= UNIVAC Series 70 =

Family of computer systems 1973

The Univac Series 70 is an obsolete family of mainframe class computer systems from UNIVAC first introduced in 1973.

In September 1971, RCA announced that it was abandoning the computer industry and Sperry acquired RCA’s Computer division. RCA had marketed the Spectra 70 Series (70/15, 70/25, 70/35, 70/45, 70/46, 70/55, 70/60, 70/61) that were compatible with the IBM System/360 series at the application level, and the RCA Series (RCA 2, 3, 6, 7) competing against the IBM System/370.
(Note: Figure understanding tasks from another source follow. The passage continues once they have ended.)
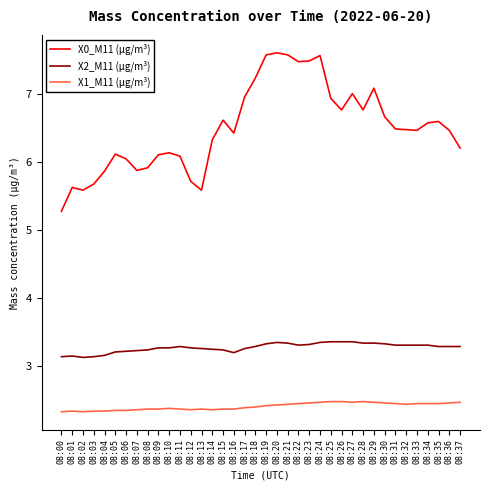

What is the total value across all series at 08:31?

12.2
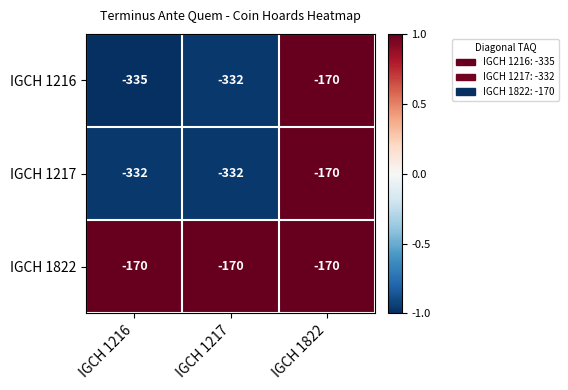

Rank the series at IGCH 1216 from lowest to highest value.

IGCH 1216, IGCH 1217, IGCH 1822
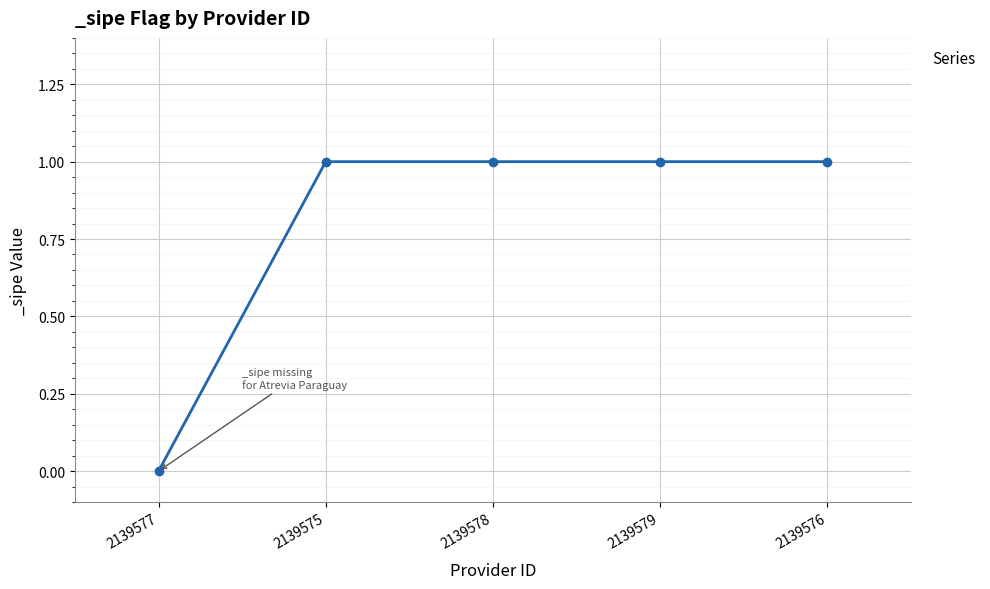

True or false: there are more than 2 points higher than both neighbors.

False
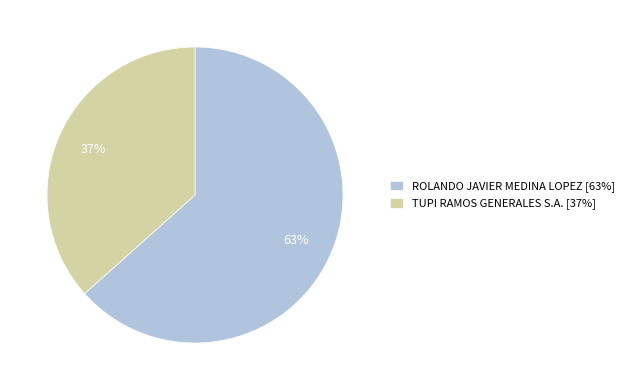

Count the number of slices in the pie.

2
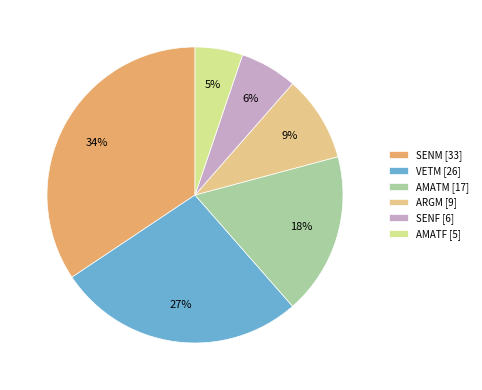

How many segments does this pie chart have?

6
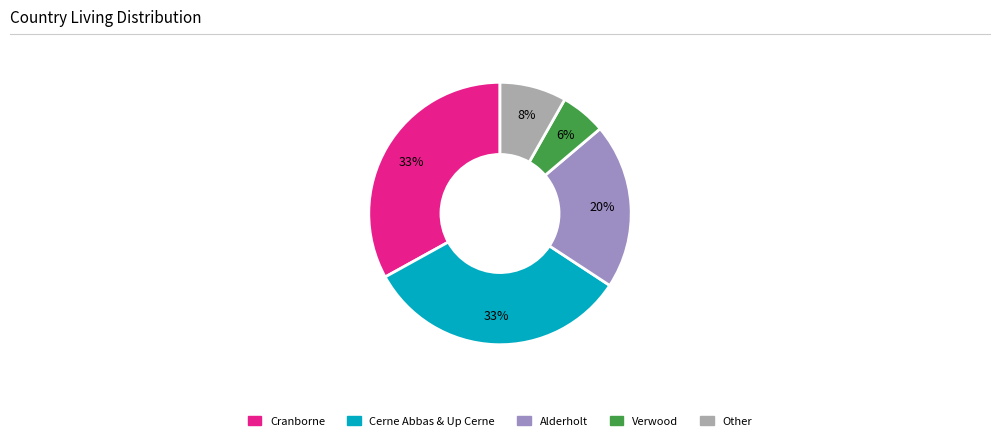

Is there a majority slice in this chart?

No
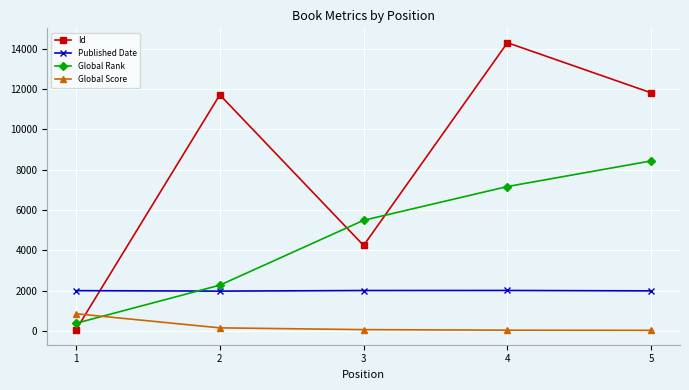

Count the number of data series in this chart.

4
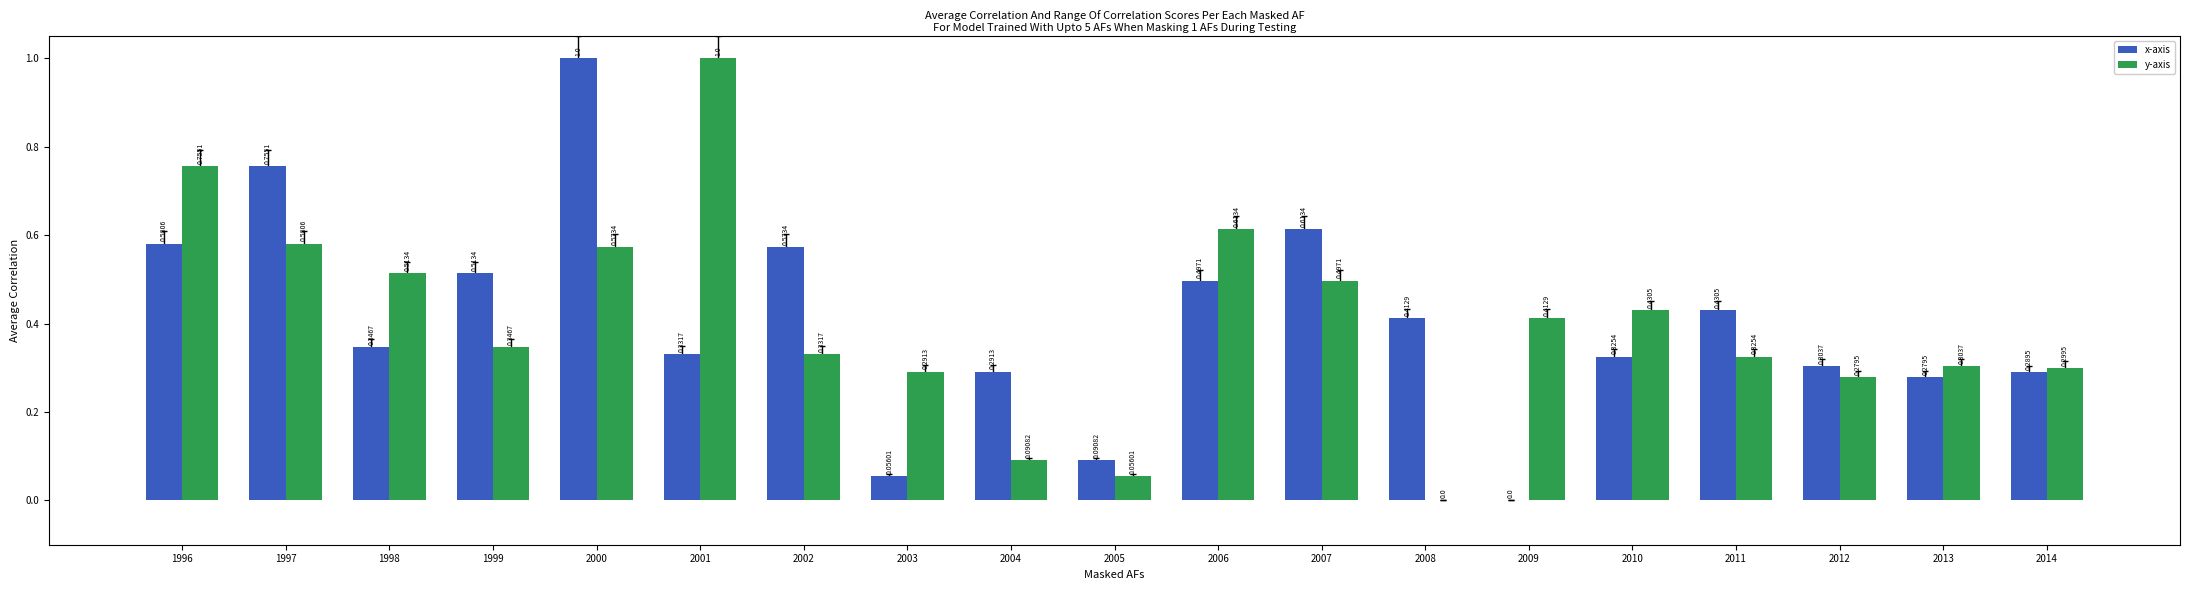

Which series changed the most between 1997 and 2007?

x-axis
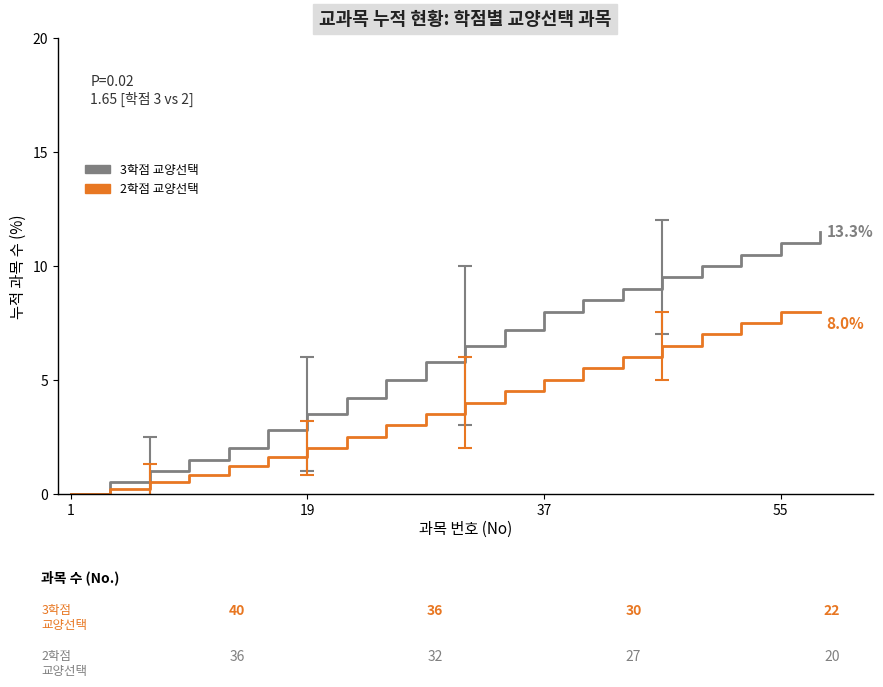

Which series has the widest spread of values?

3학점 교양선택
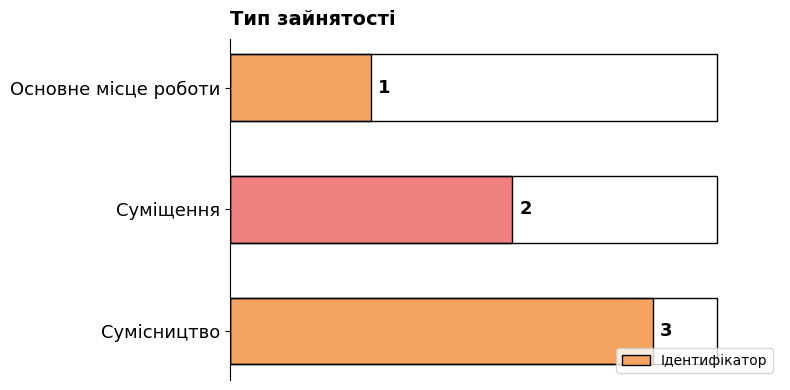

What position from the bottom is Суміщення?

2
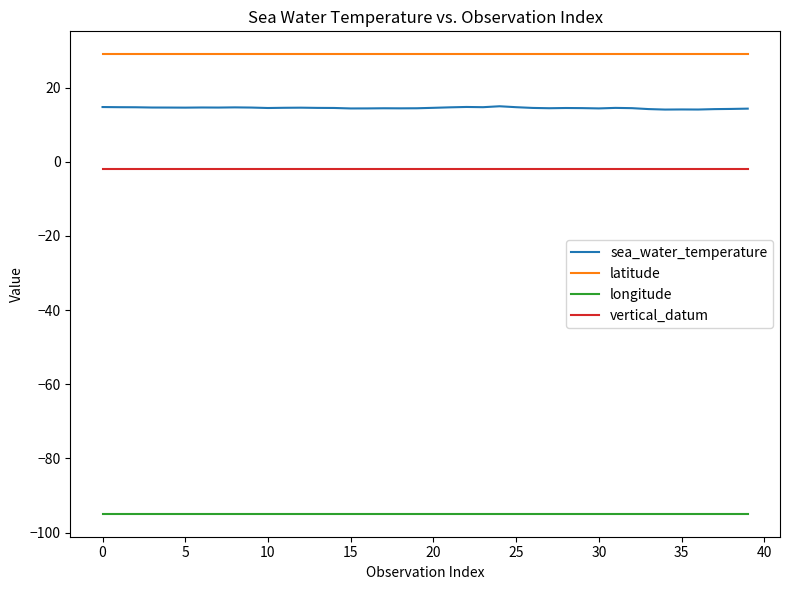

What is the greatest value displayed?

29.0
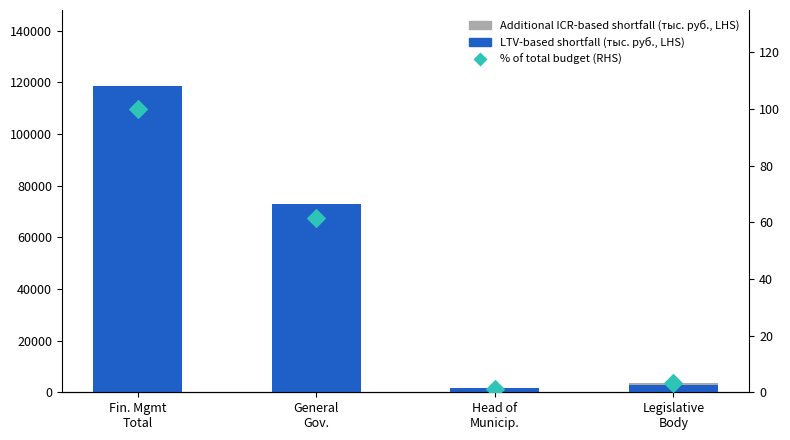

Which series has the widest spread of Y values?

LTV-based shortfall (тыс. руб., LHS)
In January 1972, Sperry took over the RCA customer base, offering the Spectra 70 and RCA Series computers as the UNIVAC Series 70.

A number of the RCA customers continued with Sperry, and the UNIVAC Series 90 90/60 and 90/70 systems would provide an upgrade path for the customers with 70/45, 70/46, RCA 2 and 3 systems. In 1976, Sperry added the 90/80 at the top end of the Series 90 family, based on an RCA design, providing an upgrade path for the 70/60, 70/61, RCA 6 and 7 systems.

The RCA base was very profitable for Sperry and the company was able to put together a string of 40 quarters of profit.